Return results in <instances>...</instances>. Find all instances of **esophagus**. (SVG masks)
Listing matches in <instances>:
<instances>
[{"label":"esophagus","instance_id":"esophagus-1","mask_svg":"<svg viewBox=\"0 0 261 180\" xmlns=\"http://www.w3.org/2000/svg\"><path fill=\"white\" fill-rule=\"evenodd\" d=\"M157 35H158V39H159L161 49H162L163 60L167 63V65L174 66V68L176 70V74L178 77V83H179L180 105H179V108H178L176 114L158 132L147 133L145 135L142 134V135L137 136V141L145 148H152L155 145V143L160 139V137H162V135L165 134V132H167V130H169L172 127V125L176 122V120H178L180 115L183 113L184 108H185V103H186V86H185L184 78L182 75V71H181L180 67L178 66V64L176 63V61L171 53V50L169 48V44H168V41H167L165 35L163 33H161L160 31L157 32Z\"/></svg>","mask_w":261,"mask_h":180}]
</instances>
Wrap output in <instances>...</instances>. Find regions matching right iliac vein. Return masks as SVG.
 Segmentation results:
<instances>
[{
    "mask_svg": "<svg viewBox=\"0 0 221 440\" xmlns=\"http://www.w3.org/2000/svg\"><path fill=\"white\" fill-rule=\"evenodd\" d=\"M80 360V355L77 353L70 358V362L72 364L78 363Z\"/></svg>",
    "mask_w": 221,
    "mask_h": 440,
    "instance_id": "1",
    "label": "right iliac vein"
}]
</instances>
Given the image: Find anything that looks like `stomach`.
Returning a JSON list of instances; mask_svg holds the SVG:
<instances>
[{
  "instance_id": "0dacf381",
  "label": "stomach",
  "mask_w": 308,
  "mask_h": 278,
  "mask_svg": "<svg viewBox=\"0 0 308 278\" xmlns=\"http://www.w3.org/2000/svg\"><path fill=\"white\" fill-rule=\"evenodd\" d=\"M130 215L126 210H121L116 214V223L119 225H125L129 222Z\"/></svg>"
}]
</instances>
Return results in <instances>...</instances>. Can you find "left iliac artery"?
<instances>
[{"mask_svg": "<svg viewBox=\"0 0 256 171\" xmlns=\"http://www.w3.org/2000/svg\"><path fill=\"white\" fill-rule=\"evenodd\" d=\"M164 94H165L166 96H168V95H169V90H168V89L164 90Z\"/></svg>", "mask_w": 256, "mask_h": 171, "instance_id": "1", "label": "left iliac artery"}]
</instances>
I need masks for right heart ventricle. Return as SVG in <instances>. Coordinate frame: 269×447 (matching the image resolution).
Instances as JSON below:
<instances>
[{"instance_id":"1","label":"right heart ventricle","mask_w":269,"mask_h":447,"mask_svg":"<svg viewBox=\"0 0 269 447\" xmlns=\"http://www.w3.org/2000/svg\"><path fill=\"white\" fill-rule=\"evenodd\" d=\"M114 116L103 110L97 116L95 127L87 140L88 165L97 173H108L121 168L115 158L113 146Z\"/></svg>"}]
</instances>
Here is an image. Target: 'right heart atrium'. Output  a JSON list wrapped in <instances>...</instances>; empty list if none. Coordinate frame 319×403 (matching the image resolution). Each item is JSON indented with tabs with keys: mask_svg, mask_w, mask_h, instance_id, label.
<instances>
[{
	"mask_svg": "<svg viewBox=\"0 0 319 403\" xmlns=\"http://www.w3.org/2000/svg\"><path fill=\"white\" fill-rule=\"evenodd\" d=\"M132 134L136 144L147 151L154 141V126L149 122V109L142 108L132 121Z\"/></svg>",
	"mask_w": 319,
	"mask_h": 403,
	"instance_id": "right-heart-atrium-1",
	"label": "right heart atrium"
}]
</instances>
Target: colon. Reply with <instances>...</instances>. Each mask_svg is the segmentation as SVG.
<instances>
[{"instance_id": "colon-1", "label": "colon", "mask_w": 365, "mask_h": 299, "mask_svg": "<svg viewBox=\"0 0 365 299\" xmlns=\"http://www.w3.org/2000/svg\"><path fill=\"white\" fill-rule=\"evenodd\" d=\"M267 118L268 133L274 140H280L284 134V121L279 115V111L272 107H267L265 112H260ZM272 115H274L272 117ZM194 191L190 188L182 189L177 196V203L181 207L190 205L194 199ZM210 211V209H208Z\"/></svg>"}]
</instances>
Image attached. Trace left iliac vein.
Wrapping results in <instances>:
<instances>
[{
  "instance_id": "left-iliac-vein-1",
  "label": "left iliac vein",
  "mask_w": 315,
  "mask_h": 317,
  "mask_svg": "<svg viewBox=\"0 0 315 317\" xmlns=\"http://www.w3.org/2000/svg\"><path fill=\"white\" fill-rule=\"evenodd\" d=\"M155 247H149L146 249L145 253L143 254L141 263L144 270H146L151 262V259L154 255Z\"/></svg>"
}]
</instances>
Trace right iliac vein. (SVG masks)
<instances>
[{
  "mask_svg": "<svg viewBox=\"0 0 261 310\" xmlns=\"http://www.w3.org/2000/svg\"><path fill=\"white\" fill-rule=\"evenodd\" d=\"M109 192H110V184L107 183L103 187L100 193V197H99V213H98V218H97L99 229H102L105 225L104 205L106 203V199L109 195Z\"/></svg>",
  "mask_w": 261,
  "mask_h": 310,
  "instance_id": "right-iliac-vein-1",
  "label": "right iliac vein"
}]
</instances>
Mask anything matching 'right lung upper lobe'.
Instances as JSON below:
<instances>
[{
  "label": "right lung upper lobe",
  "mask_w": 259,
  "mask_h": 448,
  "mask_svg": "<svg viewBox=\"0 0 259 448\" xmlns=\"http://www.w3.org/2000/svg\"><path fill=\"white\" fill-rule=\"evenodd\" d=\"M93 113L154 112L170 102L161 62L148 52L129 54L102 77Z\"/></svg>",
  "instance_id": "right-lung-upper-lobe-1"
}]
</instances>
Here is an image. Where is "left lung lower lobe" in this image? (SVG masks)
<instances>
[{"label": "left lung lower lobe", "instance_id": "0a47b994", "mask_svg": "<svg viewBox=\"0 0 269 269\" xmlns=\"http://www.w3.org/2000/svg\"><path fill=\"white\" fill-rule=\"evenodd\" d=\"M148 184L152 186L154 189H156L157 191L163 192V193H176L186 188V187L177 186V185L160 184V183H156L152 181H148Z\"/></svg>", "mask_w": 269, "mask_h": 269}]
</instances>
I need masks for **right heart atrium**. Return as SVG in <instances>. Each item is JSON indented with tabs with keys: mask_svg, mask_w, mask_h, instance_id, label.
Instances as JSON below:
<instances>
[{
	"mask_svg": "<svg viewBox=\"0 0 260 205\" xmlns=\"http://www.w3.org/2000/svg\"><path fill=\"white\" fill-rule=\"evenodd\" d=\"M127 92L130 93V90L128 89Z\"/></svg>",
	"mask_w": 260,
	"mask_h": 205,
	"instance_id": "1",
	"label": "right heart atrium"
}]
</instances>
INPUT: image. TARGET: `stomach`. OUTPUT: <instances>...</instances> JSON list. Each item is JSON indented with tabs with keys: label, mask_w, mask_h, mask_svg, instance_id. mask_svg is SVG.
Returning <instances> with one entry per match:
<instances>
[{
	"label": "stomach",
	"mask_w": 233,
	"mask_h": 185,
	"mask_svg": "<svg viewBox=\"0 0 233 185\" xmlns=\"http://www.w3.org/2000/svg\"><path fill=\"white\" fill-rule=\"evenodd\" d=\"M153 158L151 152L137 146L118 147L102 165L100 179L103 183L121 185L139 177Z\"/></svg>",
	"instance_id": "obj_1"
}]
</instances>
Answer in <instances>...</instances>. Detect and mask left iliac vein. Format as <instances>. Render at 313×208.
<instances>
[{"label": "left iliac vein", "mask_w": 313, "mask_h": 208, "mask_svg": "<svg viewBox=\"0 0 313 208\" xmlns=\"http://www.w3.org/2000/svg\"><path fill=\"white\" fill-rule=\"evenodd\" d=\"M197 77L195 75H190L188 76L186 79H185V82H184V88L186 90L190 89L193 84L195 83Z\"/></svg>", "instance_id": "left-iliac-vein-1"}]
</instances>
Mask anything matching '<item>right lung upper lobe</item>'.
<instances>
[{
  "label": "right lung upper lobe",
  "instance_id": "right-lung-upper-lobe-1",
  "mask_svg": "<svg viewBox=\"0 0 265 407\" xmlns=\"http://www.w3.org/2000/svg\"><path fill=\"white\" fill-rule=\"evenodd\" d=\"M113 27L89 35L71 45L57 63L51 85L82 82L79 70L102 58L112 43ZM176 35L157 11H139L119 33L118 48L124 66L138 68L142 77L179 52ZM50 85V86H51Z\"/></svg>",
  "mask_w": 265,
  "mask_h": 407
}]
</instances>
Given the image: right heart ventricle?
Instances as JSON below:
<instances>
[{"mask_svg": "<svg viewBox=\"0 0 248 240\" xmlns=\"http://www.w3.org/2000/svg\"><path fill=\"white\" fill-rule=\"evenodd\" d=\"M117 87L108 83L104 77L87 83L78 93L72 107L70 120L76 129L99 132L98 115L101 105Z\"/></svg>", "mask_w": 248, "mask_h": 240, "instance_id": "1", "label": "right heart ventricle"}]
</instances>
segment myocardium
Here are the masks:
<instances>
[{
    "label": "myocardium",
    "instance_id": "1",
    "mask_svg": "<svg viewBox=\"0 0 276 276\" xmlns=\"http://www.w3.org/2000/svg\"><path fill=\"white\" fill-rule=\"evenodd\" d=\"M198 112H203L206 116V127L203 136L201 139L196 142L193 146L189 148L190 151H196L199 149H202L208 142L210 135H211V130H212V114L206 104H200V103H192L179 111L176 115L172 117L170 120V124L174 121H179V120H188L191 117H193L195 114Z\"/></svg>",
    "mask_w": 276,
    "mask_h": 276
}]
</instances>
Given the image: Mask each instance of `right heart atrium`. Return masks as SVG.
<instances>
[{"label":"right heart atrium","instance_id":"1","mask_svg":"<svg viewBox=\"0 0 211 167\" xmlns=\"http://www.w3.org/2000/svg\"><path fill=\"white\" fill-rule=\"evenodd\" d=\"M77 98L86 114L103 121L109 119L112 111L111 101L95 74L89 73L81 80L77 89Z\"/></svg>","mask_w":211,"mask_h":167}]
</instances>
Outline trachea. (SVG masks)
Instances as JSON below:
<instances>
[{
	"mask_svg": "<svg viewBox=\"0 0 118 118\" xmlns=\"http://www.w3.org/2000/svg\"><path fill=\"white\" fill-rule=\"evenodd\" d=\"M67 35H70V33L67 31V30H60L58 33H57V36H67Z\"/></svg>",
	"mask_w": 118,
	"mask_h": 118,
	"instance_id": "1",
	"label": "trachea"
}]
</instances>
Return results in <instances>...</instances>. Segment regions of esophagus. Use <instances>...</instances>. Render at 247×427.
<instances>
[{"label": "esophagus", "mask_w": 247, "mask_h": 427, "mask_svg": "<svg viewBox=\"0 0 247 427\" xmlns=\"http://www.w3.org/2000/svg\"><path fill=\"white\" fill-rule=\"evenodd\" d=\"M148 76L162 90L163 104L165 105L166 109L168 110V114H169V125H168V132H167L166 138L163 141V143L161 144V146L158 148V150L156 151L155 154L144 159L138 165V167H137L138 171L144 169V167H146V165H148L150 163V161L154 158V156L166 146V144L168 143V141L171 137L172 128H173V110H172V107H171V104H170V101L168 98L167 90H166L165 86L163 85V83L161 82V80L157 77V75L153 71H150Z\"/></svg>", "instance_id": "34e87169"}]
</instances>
□ □ □ □ □ □ □
- Stated task -
Extract every line of the records above that contains the string "Coordinate", treating uppercase and lowercase letters as distinct.

- Exercise solution -
I need masks for right heart ventricle. Return as SVG in <instances>. Coordinate frame: 269×447 (matching the image resolution).
Here is an image. Target: 'right heart atrium'. Output  a JSON list wrapped in <instances>...</instances>; empty list if none. Coordinate frame 319×403 (matching the image resolution). Each item is JSON indented with tabs with keys: mask_svg, mask_w, mask_h, instance_id, label.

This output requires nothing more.